I can understand the wind I live in amarillo, Texas (it is windier here than Chicago!) ever see a semi-truck trailer get blown on its side by wind? Come here you will see it... We have 80 mph straight line winds at times. So it makes sense to me now you have an electric or gas smoker (I swear I'm the only guy on here with stick burners) yes get you a quality tarp, steaks, or an adjustable canopy. Or you can always place it behind a wall. My vertical smoker has four wheels so I can roll it around the corner of my house or change directions good luck


----------



## allistah (Jun 13, 2013)

Mine is a Masterbuilt 2 door gasser. I think I need to do the caster mod at some point. I was thinking of just closing off that bottom area under the legs and just leaving enough room for air to go in. You know that perforated metal that the Amazing Smoker thing uses?  Use that and some sheet around the whole bottom to stop all the heavy drafts. I was also going to buy a smoke stack or make one myself and make it a bit tall so the exit is a bit away from the main chamber. Just ideas at this point but we will see..


-Alli

Sent from my iPhone


----------



## allistah (Jun 13, 2013)

Oh, and the wind is so constant here there are thousands of windmills on the hills right close to the house. :-(. Pretty much a constant wind tunnel. 


-Alli

Sent from my iPhone


----------



## yardbird (Jun 13, 2013)

I have the same wind problem on my Smoke Hollow if I try to run anywhere around 250 or less. The flame just gets so low that it's easy to blow out. Skirting the legs is pretty easy but make sure you can easily remove whatever might need to be removed so that you could get at the burner venturi tube to clean out spiders or whatever.

For bricks, you can use anything that's been fired. The concrete patio bricks are not good for this. They'll crumble after repeated heating/cooling. If it's really cold out and you have several bricks in your smoker, it may take more time to preheat it, but in your case I think the reward will be more stable temps once it's up. And by "more time" I'm talking 15 or 20 minutes.... POSSIBLY a tad more if you're in the depths of winter and it's hovering around zero (which I don't think you have to worry about where you are). I have 2 bricks in mine right now. One on either side of the bottom opening where the burner is. Preheated about 15 minutes yesterday and stuck a 13 pound turkey in the smoker (turkey was at 38 degrees) and the smoker was back up to temp in just a few minutes. So I'd have to say the thermal mass of the bricks is helping.
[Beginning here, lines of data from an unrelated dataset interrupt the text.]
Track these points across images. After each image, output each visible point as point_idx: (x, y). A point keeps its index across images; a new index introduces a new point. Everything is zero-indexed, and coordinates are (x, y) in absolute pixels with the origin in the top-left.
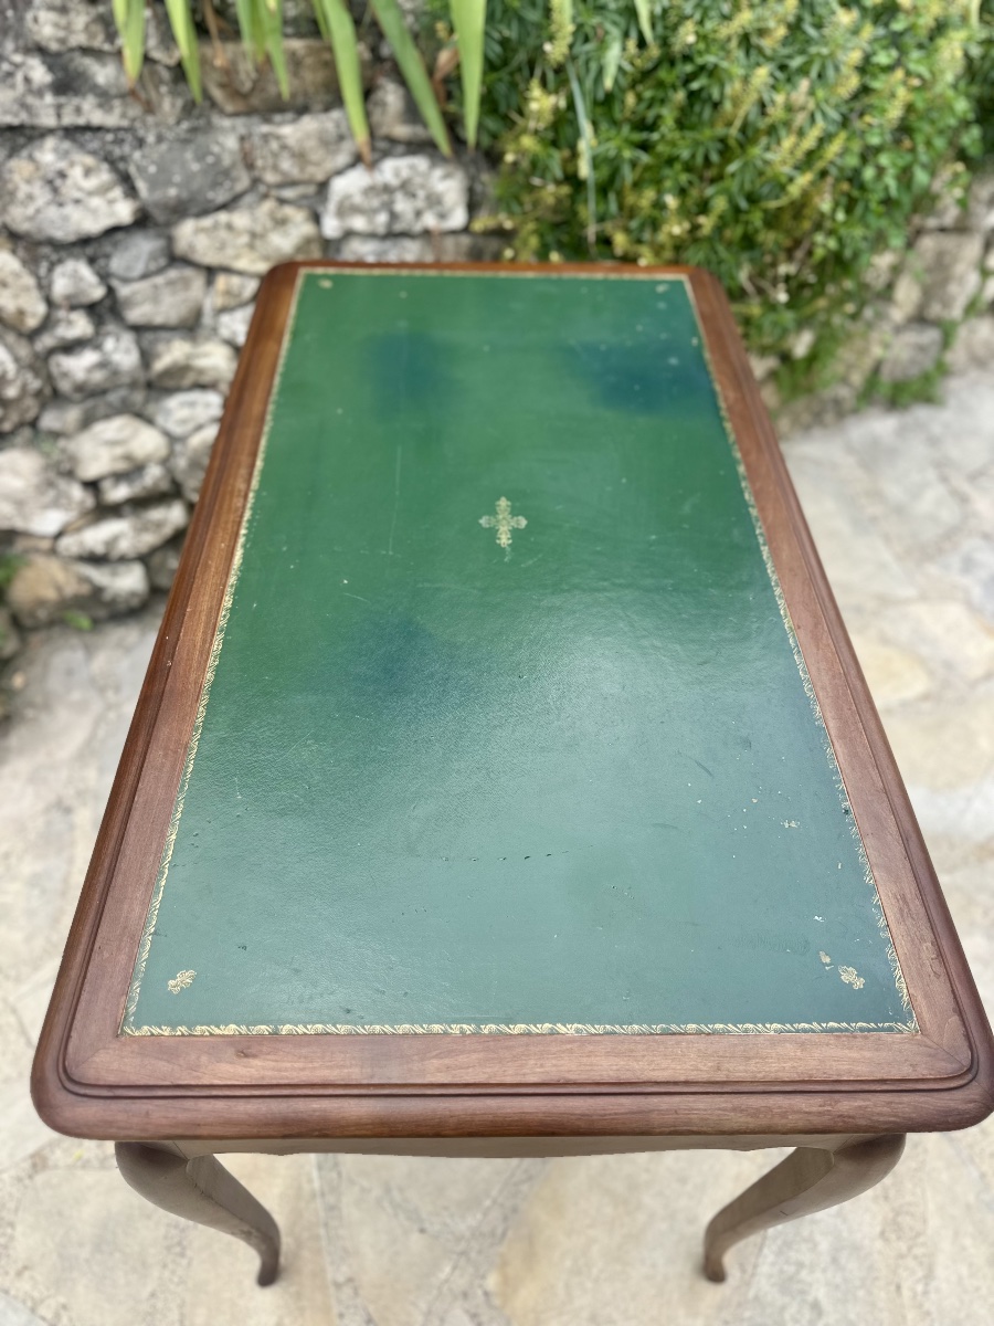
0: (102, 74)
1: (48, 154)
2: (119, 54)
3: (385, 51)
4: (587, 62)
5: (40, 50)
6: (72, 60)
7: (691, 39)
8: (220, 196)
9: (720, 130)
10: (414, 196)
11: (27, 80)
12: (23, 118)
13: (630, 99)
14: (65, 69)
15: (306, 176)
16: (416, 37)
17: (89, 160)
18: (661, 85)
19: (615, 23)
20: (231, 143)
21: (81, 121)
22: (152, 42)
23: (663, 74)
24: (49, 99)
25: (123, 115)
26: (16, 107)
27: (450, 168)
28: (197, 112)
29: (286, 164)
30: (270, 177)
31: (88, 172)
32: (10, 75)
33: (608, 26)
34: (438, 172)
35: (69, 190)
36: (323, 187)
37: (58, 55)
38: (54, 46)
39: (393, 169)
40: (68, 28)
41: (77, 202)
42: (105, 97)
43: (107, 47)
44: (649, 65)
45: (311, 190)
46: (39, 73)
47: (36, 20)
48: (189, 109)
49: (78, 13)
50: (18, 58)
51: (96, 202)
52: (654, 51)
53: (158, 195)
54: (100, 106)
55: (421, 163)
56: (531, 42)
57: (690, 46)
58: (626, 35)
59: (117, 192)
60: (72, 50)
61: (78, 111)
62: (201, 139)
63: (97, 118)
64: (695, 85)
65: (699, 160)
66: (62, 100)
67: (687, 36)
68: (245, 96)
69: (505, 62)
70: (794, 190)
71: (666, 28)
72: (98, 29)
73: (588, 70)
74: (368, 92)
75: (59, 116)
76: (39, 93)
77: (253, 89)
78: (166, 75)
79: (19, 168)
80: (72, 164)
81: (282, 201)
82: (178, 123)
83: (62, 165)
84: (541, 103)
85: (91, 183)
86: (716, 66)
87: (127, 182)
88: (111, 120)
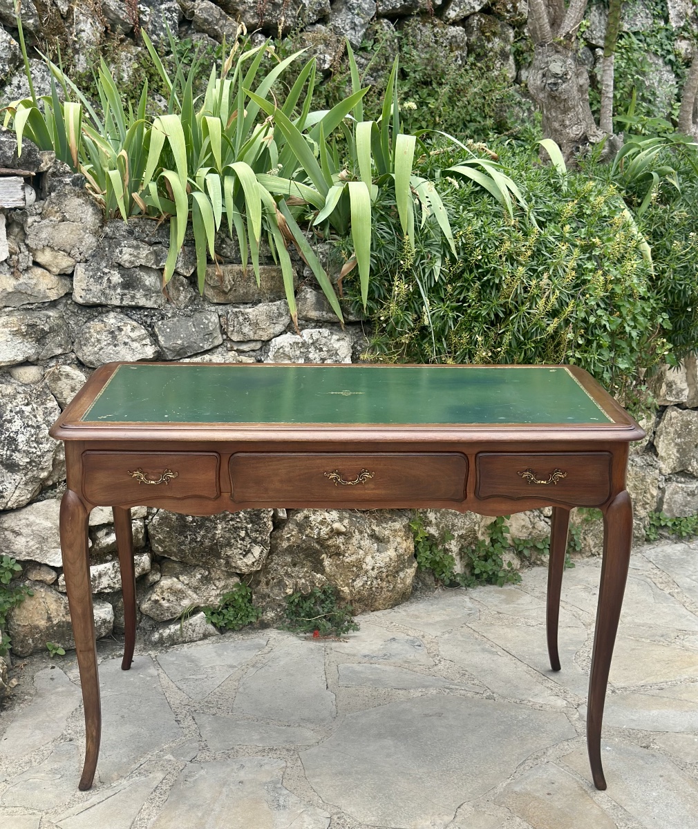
0: (149, 280)
1: (112, 319)
2: (162, 270)
3: (306, 273)
4: (424, 270)
5: (119, 266)
6: (135, 272)
7: (480, 257)
8: (206, 347)
9: (502, 301)
10: (321, 350)
11: (109, 280)
12: (103, 300)
13: (449, 288)
14: (130, 276)
15: (256, 337)
16: (324, 265)
17: (135, 324)
18: (466, 280)
19: (437, 251)
20: (214, 318)
21: (133, 303)
22: (180, 264)
23: (466, 275)
24: (119, 291)
25: (155, 302)
26: (100, 294)
27: (342, 335)
28: (197, 302)
29: (246, 330)
30: (235, 338)
31: (133, 329)
32: (101, 277)
33: (434, 253)
34: (335, 337)
35: (122, 337)
36: (266, 343)
37: (129, 269)
38: (127, 265)
39: (308, 334)
40: (137, 257)
41: (125, 344)
42: (148, 292)
43: (154, 267)
44: (458, 271)
45: (258, 345)
46: (116, 278)
47: (121, 252)
48: (192, 301)
49: (144, 250)
50: (106, 270)
51: (135, 345)
52: (460, 264)
53: (170, 344)
54: (145, 295)
55: (325, 332)
56: (392, 262)
57: (480, 260)
58: (444, 256)
59: (148, 341)
60: (136, 267)
61: (133, 297)
62: (197, 315)
63: (142, 302)
64: (485, 278)
65: (493, 316)
66: (126, 291)
67: (478, 255)
68: (225, 293)
69: (378, 271)
70: (550, 329)
71: (465, 253)
72: (152, 257)
73: (424, 274)
74: (296, 293)
75: (122, 299)
76: (114, 288)
77: (230, 290)
78: (185, 281)
79: (95, 325)
80: (126, 324)
81: (240, 352)
82: (186, 307)
83: (119, 324)
84: (400, 287)
85: (134, 335)
86: (495, 269)
87: (153, 336)
88: (149, 304)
So a FIRED brick is ok, but a brick that is simply molded (like a patio brick or those retaining wall ones) is not good. Fire brick if you can get it cheap (or free) but at the temps we run in the smokers (under 400 degrees....unless you're real adventurous), it's really not necessary.


----------



## redneck69 (Jun 13, 2013)

the bricks will help...try getting a piece of 4'x8' ply wood and cut in half to make 2 4'x4' sheets...get a couple hinges and mount them together and also get a couple handles that can be mounted for easy moving when not in use....use the wood as a wind block which will help your smoker hold a more constant temp


----------